ENEM 2020 (Reaplicação) - A falta de empatia nas relações sociais no Brasil
Enviada em 12/04/2021
No livro “Lobo por Lobo” de Ryan Graudin, é representado um futuro alternativo em que o Eixo é o vencedor da Segunda Guerra. Nesse sentido, a narrativa foca na tragetória de Yael, uma judia fruto de um experimento pseudocientífico invasivo que causou inúmeros traumas a garota. Fora da ficção, é fato que a realidade apresentada por Graudin pode ser relacionada ao Brasil antipático do século XXI: gradativamente, entender a dor do próximo e tomá-la para si com o intuito de resolver tem se tornado utópico em virtude de um Estado inoperante e uma sociedade cada vez mais individualizada.
Em primeira análise, segundo o filósofo John Locke, as pessoas nascem com uma consciência semelhante a uma folha em branco, e a partir daí - através das ações sociais- que o homem se define. Dessa forma, na medida em que se observa os dados preocupantes do atlas da violência 2020, os quais revelam a crescente violência contra negros e pardos, conclui-se que o empirismo tem sido absolutamente ausente de empatia. Haja vista que a população branca brasieira em nada tem contribuído para amenizar as consequências do nefasto passado colonial escravocrata.

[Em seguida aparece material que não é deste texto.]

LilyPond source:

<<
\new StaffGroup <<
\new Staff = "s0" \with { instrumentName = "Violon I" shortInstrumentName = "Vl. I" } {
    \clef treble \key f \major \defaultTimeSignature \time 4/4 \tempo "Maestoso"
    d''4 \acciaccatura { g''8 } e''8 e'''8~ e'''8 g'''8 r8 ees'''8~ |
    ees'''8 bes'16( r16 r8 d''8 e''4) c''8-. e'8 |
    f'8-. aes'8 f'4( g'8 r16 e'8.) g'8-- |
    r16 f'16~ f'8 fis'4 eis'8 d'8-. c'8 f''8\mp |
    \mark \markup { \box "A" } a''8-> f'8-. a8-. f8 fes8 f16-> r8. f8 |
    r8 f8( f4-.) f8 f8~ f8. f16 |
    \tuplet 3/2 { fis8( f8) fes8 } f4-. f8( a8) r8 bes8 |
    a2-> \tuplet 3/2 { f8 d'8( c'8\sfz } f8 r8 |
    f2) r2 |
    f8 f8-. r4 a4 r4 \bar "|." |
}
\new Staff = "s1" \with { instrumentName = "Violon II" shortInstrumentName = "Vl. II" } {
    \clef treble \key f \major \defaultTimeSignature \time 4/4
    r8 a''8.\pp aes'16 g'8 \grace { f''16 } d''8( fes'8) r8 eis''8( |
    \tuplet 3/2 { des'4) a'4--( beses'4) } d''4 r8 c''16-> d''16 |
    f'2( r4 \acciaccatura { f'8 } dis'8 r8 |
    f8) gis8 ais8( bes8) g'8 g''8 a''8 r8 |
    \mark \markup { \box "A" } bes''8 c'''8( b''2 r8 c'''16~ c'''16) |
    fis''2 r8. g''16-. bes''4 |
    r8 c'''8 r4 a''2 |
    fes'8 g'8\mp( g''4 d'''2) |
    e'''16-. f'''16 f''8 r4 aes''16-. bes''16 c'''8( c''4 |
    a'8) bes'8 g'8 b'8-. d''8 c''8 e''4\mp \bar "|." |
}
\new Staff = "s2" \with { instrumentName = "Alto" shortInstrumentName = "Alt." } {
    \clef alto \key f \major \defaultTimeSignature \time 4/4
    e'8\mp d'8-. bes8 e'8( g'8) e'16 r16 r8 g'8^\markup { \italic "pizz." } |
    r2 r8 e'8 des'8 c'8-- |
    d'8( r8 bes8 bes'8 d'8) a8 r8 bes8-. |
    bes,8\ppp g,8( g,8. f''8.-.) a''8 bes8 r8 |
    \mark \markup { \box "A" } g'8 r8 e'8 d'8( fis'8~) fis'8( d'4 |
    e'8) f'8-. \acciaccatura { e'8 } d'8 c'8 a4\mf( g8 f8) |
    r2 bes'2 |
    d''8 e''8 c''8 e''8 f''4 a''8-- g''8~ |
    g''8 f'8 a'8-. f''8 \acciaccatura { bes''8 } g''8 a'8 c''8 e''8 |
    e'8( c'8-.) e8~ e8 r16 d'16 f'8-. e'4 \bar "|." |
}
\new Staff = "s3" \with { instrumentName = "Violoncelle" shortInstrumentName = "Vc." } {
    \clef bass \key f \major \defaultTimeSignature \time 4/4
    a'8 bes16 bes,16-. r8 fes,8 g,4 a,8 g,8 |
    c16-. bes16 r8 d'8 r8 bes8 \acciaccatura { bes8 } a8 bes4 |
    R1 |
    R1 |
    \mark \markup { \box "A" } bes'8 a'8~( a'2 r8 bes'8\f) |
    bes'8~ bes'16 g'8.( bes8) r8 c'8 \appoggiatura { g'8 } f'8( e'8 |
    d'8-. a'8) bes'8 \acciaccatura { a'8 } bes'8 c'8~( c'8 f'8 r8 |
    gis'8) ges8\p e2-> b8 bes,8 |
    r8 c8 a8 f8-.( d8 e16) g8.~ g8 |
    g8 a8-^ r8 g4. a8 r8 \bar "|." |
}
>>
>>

Somado a isso, de acordo com a obra “Utopia” de Thomas Morus, uma sociedade assistida pelo poder público representa um lugar harmônico e que não há anomias sociais. No entanto, infelizmente, essa realidade da obra apresenta-se como um paralelo de distopia quando comparado ao cenário brasileiro atual. Tendo em vista que, a nação brasileira é plural, isto é, miscigenada, resultado de inúmeras lutas de resistência contra a elite colonial. Dessa forma, na medida em que o Estado se omite em garantir a plena ciadania para todas as esferas sociais, ele assume sua antipatia e incoerência em atuar.

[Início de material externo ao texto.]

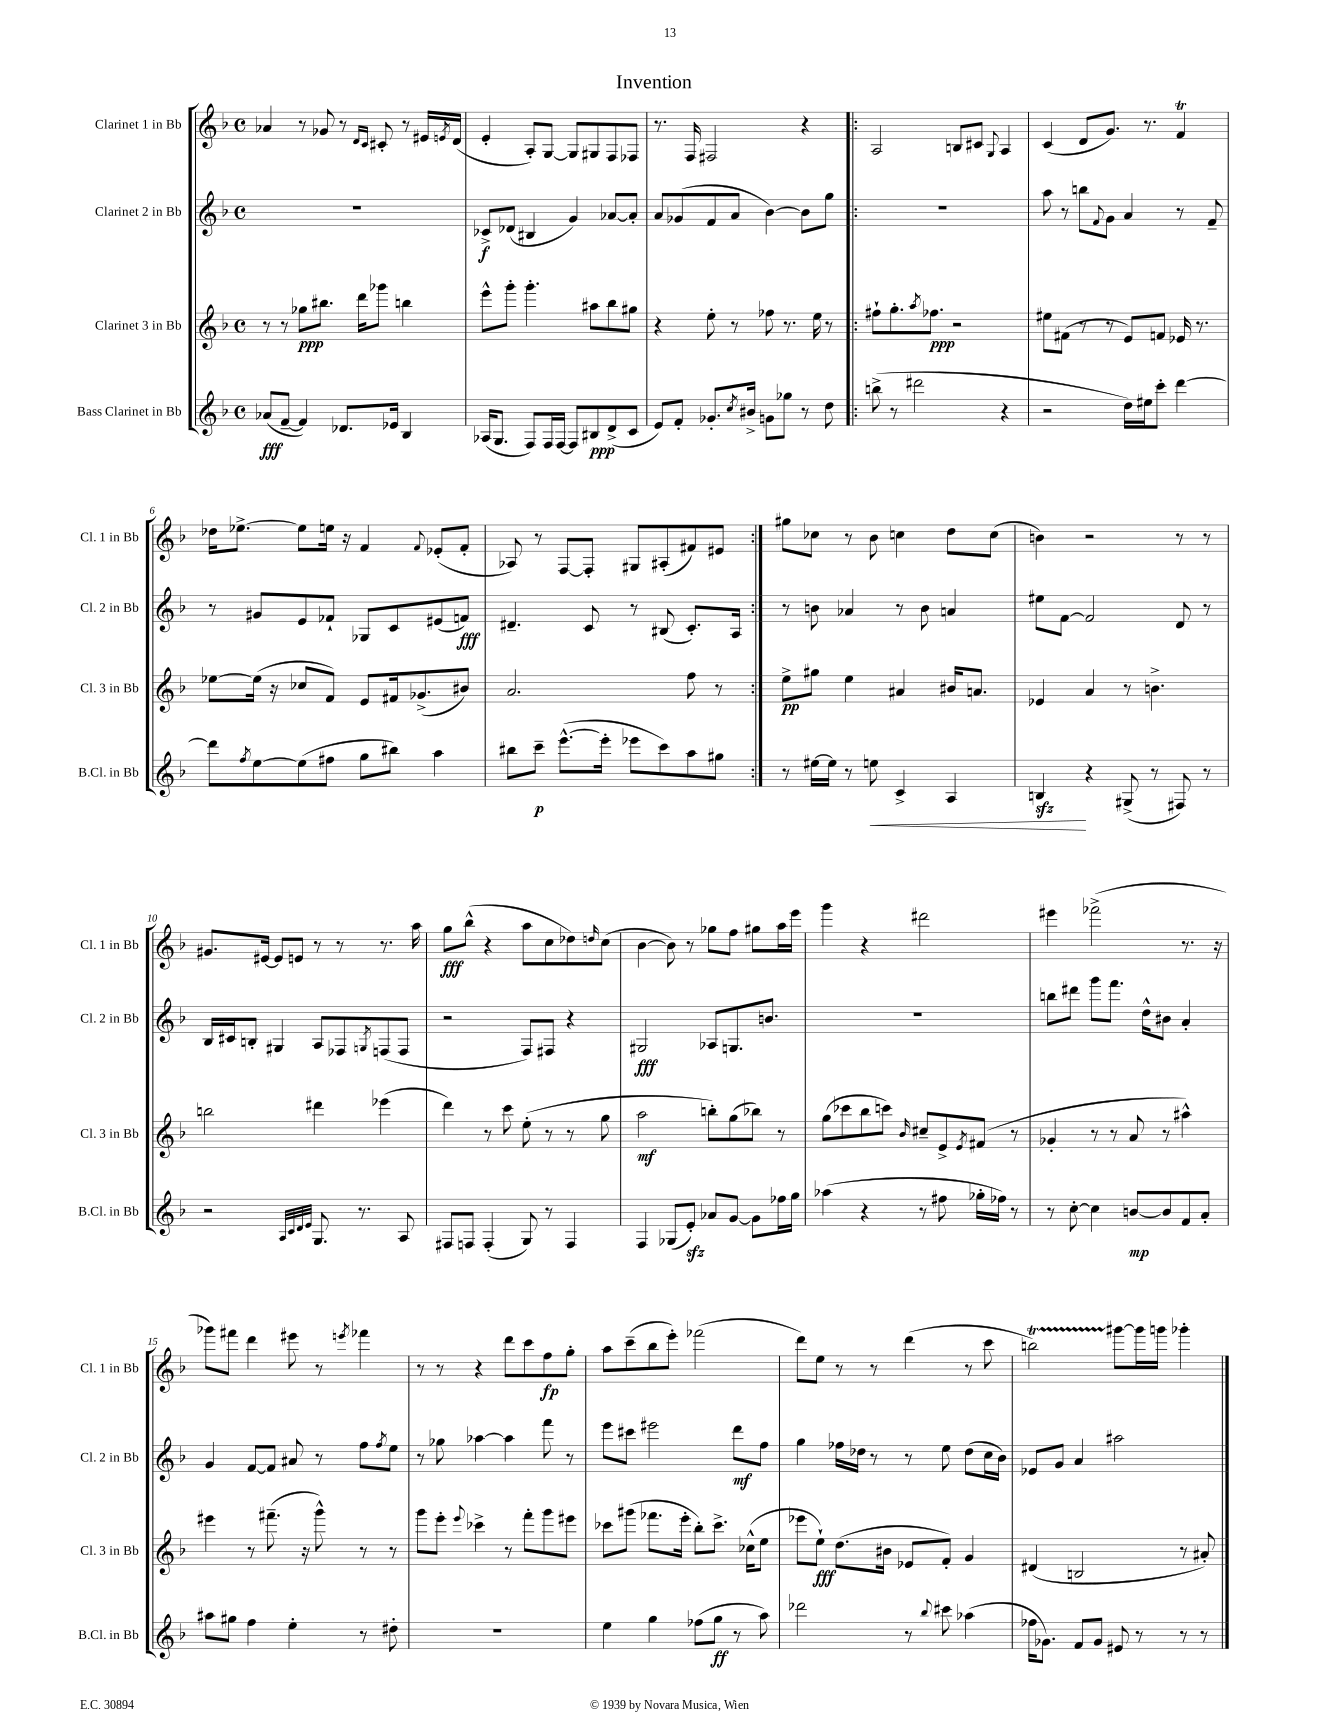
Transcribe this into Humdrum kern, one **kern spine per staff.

Portanto, medidas são necessárias para resolver o impasse. Diante disso, cabe ao Congresso Nacional promover mais investimentos nas escolas-mediante uma alteração na Lei de Diretrizes Orçamentárias- as quais realizarão palestras e debates com os alunos. Mediadas por psicólogos, psiquiatras e assistentes sociais, com o intuito de ensinar a importância de se praticar a empatia nas relações sociais para a construção de uma sociedade harmônica e desenvolvida. Assim, realidades como a de Yael se tornarão, gradativamente, mais distantes do cenário hodierno.